- What the task requires -
Each entry below needs to be transcribed verbatim; the images should not appear.
Data for the task Block Start
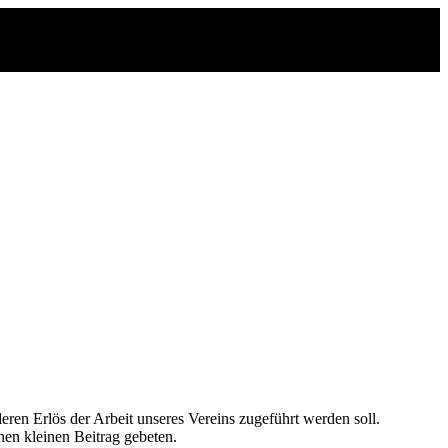
ren Erlös der Arbeit unseres Vereins zugeführt werden soll.
nen kleinen Beitrag gebeten.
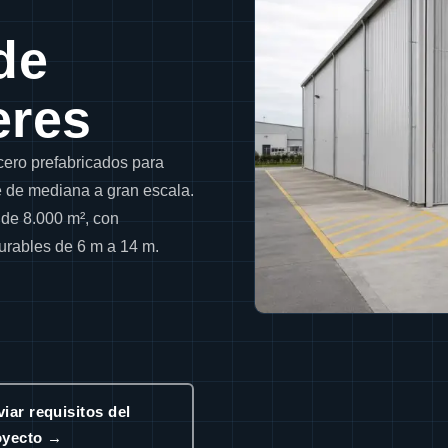
de
eres
acero prefabricados para
e de mediana a gran escala.
 de 8.000 m², con
gurables de 6 m a 14 m.
iar requisitos del
oyecto →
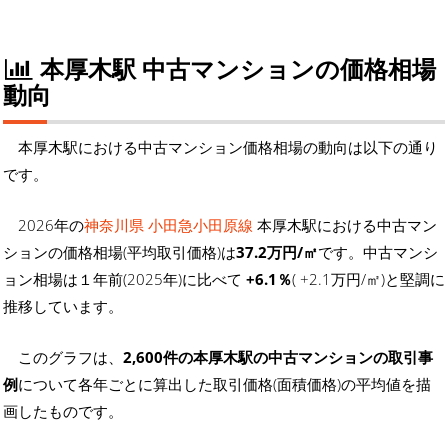
本厚木駅 中古マンションの価格相場
動向
本厚木駅における中古マンション価格相場の動向は以下の通り
です。
2026年の
神奈川県 小田急小田原線
本厚木駅における中古マン
ションの価格相場(平均取引価格)は
37.2万円/㎡
です。中古マンシ
ョン相場は１年前(2025年)に比べて
+6.1％
( +2.1万円/㎡)と堅調に
推移しています。
このグラフは、
2,600件の本厚木駅の中古マンションの取引事
例
について各年ごとに算出した取引価格(面積価格)の平均値を描
画したものです。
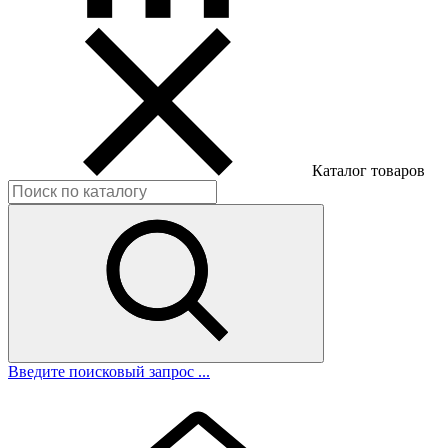
Каталог товаров
Введите поисковый запрос ...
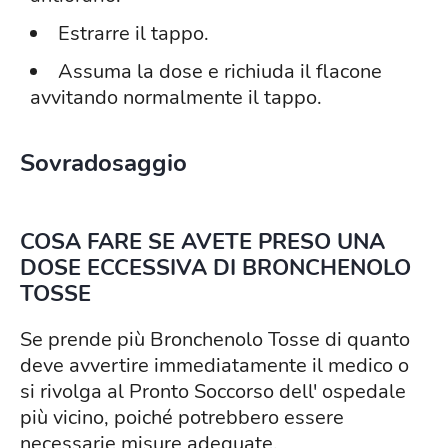
Estrarre il tappo.
Assuma la dose e richiuda il flacone
avvitando normalmente il tappo.
Sovradosaggio
COSA FARE SE AVETE PRESO UNA
DOSE ECCESSIVA DI BRONCHENOLO
TOSSE
Se prende più Bronchenolo Tosse di quanto
deve avvertire immediatamente il medico o
si rivolga al Pronto Soccorso dell' ospedale
più vicino, poiché potrebbero essere
necessarie misure adeguate.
Data for the task Block End
- Your solution -
ren Erlös der Arbeit unseres Vereins zugeführt werden soll.
nen kleinen Beitrag gebeten.
de
eres
acero prefabricados para
e de mediana a gran escala.
 de 8.000 m², con
gurables de 6 m a 14 m.
iar requisitos del
oyecto →
本厚木駅 中古マンションの価格相場
動向
本厚木駅における中古マンション価格相場の動向は以下の通り
です。
2026年の
神奈川県 小田急小田原線
本厚木駅における中古マン
ションの価格相場(平均取引価格)は
37.2万円/㎡
です。中古マンシ
ョン相場は１年前(2025年)に比べて
+6.1％
( +2.1万円/㎡)と堅調に
推移しています。
このグラフは、
2,600件の本厚木駅の中古マンションの取引事
例
について各年ごとに算出した取引価格(面積価格)の平均値を描
画したものです。
Каталог товаров
Введите поисковый запрос ...
Estrarre il tappo.
Assuma la dose e richiuda il flacone
avvitando normalmente il tappo.
Sovradosaggio
COSA FARE SE AVETE PRESO UNA
DOSE ECCESSIVA DI BRONCHENOLO
TOSSE
Se prende più Bronchenolo Tosse di quanto
deve avvertire immediatamente il medico o
si rivolga al Pronto Soccorso dell' ospedale
più vicino, poiché potrebbero essere
necessarie misure adeguate.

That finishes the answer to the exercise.